Appellees moved to dismiss the Complaint for lack of standing or, in the alternative, to strike the Appellants' class allegations. The District Court dismissed the Complaint on the ground that retailers like Appellants lacked standing under the Lanham Act to pursue false advertising claims against manufacturers of competing products. Conte Bros. Automotive, Inc. v. Quaker State-Slick 50, Inc., 992 F.Supp. 709, 712-14 (D.N.J.1998). More specifically, the District Court held that only "direct commercial competitors" or "surrogates" for direct commercial competitors have standing to pursue claims under § 43(a). The District Court also held that the Complaint failed to allege facts sufficient to infer that the requisite direct competitive relationship existed. This appeal followed.

II.

Our review of matters of standing and statutory construction is plenary. Davis v. Philadelphia Hous. Auth., 121 F.3d 92, 94 n. 4 (3d Cir.1997); UPS Worldwide Forwarding, Inc. v. United States Postal Serv., 66 F.3d 621, 624 (3d Cir.1995), cert. denied, 516 U.S. 1171, 116 S.Ct. 1261, 134 L.Ed.2d 210 (1996). When reviewing an order of dismissal for lack of standing, we accept as true all material allegations of the complaint and construe them in favor of the plaintiff. Steel Co. v. Citizens for a Better Env't, 523 U.S. 83, 118 S.Ct. 1003, 1017, 140 L.Ed.2d 210 (1998); Trump Hotels & Casino Resorts, Inc. v. Mirage Resorts Inc., 140 F.3d 478, 482 (3d Cir.1998).

A.

Section 43(a) of the Lanham Act, pursuant to which this suit was brought, provides:

(1) Any person who, on or in connection with any goods or services, or any container for goods, uses in commerce any word, term, name, symbol, or device, or any combination thereof, or any false designation of origin, false or misleading description of fact, or false or misleading representation of fact, which--

(A) is likely to cause confusion, or to cause mistake, or to deceive as to the affiliation, connection, or association of such person with another person, or as to the origin, sponsorship, or approval of his or her goods, services, or commercial activities by another person, or

(B) in a commercial advertising or promotion, misrepresents the nature, characteristics, qualities, or geographic origin of his or her or another person's goods, services, or commercial activities,

shall be liable in a civil action by any person who believes that he or she is or is likely to be damaged by such act.

15 U.S.C. § 1125(a) (emphasis added).
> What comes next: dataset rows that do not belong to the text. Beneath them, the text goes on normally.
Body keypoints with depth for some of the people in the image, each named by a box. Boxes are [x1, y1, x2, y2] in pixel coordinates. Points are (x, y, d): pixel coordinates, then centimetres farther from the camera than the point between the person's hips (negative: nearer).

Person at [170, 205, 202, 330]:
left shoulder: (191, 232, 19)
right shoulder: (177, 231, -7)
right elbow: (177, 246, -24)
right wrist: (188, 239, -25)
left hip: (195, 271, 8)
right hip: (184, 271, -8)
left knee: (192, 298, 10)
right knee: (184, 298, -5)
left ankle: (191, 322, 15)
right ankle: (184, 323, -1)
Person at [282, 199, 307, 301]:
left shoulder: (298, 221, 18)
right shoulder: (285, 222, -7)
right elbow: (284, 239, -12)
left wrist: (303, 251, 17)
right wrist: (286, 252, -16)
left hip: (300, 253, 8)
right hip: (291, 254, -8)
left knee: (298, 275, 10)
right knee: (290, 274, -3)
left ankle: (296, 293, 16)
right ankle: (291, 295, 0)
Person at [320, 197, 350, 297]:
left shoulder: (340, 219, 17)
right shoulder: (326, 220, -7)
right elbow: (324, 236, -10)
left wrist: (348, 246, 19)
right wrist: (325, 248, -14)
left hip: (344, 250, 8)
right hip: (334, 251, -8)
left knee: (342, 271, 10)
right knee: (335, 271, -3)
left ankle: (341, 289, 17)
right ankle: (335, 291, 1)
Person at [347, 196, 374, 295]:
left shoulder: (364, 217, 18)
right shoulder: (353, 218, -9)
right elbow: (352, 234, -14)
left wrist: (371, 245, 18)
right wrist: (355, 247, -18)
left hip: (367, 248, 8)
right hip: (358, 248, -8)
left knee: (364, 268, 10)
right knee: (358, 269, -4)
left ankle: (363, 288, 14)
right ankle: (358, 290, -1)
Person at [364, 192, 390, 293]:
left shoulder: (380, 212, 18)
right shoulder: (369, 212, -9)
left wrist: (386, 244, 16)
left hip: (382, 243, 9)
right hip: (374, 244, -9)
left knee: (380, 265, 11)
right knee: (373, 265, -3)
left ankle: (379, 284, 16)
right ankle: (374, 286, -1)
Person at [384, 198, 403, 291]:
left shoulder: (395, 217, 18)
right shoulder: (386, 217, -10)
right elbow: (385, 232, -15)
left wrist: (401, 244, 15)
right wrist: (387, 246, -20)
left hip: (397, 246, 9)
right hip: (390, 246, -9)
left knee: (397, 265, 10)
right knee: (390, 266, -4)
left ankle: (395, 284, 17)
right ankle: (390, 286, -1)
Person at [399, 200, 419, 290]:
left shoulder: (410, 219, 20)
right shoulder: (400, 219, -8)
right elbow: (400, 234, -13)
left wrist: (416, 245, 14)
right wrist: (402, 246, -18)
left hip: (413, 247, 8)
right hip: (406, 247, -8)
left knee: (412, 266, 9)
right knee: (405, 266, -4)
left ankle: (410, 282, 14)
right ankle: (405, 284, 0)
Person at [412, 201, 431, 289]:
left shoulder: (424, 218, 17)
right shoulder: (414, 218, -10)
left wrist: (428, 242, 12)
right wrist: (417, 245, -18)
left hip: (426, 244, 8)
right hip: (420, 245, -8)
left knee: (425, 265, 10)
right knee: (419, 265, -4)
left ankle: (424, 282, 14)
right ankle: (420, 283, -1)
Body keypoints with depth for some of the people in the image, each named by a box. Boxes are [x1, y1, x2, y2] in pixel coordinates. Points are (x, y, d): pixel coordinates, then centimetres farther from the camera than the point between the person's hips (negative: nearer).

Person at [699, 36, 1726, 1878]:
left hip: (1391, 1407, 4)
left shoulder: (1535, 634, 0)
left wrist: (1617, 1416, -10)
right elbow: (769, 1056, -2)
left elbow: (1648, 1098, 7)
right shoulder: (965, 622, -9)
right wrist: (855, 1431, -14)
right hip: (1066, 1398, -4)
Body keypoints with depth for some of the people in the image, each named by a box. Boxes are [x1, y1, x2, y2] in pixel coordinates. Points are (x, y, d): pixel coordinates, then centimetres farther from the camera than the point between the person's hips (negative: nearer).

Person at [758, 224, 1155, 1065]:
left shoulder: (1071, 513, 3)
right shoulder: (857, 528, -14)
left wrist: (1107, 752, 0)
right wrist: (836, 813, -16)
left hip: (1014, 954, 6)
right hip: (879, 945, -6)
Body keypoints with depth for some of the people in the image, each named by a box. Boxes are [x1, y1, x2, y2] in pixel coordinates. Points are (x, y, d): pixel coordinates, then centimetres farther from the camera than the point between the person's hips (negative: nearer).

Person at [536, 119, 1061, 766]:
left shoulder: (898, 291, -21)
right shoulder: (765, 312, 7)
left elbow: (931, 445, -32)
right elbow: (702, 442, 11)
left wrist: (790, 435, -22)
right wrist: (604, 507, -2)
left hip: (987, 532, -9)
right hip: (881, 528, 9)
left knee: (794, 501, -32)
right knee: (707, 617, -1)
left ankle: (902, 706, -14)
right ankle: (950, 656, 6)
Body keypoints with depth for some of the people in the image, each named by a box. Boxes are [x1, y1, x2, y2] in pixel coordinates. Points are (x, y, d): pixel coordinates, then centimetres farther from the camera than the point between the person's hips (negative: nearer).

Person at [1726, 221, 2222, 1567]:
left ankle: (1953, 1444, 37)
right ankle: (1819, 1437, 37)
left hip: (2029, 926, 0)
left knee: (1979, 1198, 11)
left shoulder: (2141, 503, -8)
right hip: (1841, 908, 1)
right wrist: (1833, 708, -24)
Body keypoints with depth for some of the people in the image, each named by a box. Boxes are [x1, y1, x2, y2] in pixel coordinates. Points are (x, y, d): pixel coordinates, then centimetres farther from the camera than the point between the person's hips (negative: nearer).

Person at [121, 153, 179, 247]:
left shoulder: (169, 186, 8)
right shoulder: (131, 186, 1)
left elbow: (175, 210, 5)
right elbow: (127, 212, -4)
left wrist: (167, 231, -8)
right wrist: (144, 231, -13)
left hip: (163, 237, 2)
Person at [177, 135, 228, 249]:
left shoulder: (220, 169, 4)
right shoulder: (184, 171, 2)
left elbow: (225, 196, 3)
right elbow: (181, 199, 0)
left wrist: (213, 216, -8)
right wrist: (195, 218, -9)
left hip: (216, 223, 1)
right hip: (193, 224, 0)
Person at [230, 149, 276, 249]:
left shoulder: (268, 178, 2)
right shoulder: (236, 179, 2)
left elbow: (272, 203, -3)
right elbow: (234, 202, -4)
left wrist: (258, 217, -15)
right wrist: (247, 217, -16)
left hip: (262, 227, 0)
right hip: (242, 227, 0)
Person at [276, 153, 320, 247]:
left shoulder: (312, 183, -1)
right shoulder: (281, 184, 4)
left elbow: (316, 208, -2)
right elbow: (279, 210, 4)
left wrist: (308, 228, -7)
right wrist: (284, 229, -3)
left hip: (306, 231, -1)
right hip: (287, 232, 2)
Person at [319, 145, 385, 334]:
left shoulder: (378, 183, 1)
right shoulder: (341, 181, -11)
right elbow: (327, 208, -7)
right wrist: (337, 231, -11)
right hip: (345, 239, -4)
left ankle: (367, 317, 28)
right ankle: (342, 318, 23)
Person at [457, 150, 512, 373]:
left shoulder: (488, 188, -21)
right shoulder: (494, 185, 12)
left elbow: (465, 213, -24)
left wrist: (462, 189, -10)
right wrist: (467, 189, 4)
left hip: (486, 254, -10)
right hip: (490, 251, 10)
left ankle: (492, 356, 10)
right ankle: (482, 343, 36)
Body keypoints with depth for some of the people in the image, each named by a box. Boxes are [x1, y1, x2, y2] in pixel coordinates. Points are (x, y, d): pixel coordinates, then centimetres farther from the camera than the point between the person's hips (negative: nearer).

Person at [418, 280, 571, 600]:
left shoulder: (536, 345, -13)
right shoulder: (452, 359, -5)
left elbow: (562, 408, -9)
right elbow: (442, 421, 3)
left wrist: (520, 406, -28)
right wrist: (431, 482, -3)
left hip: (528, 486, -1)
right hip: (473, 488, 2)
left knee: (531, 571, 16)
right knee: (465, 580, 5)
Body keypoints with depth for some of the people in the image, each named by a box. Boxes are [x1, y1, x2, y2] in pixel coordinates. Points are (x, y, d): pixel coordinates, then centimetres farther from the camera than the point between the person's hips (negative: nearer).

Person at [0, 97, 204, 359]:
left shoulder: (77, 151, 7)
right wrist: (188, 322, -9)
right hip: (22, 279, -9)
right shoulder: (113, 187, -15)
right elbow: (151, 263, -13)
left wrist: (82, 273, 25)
The question in this suit is whether, in enacting the Lanham Act, which includes the quoted language, Congress intended to confer standing on plaintiffs in Appellants' position. For the reasons set forth below, we hold that Congress did not so intend, and we therefore affirm.

Standing is comprised of both constitutional and prudential components. Bennett v. Spear, 520 U.S. 154, 117 S.Ct.